Dark T-shirts: Zazzle > CafePress > ArtsNow/ArtsCow
All had minor problems at some point. ArtsNow looked the best on first glance but shredded shortly after washing, CafePress the quality of the shirt itself seemed less (but that may vary depending on style) than Zazzle, but much better than ArtsNow (on women's shirt, ArtsNow is very tight in the chest area, even on large shirts).

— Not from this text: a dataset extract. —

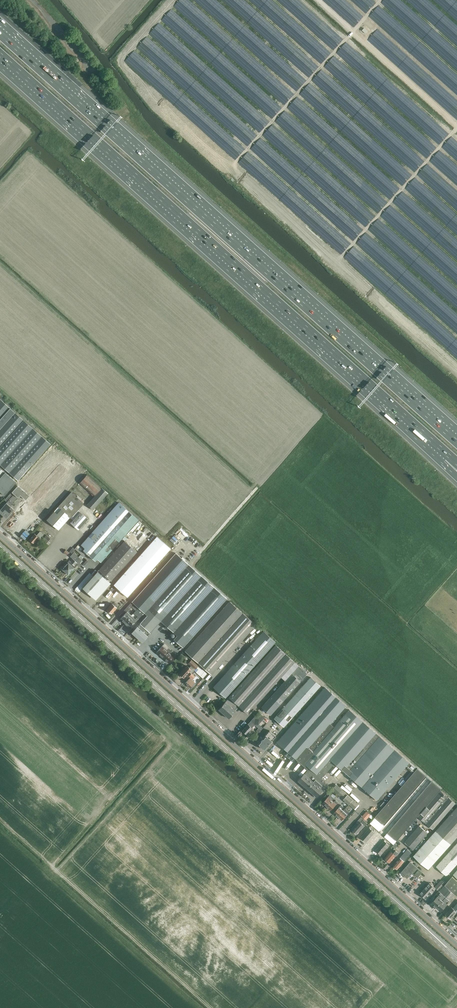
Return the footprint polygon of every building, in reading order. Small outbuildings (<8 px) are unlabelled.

Ornaments: Zazzle = CafePress = ArtsNow
All about the same. All good quality.

Cards: Zazzle = CafePress> Winkflash* > Shutterfly* > ArtsNow
Zazzle and CafePress both have excellent quality cards. ArtsNow's stink. Have a waxy film that leaves scratches on dark background cards. Both Zazzle and CafePress (but not ArtsNow) were better quality than cards at Shutterfly, and easier to use than cards at Winkflash (which were good quality printing but hard to center correctly...came uncentered several times.) *These aren't fulfullment services, just printing services.

Round Magnets
Zazzle > ArtsNow = CafePress
Zazzle has the strongest magnets of the three (not that they're super strong), in my experience. The one magnet I bought from CafePress kept falling off my fridge (their rectangle ones are excellent). ArtsNow the magnet frong plastic, and though I don't think the magnet back is stronger than CafePress, the lighter weight of the plastic makes it stick a little better to the fridge.


Bumper Stickers
CafePress > ArtsNow
CafePress had a better sheen. One dark sticker came to me streaked (other stickers I got were all white backed). Arts Now has a waxy coating that's not bad on light designs but woudl be horrible on dark ones.


----------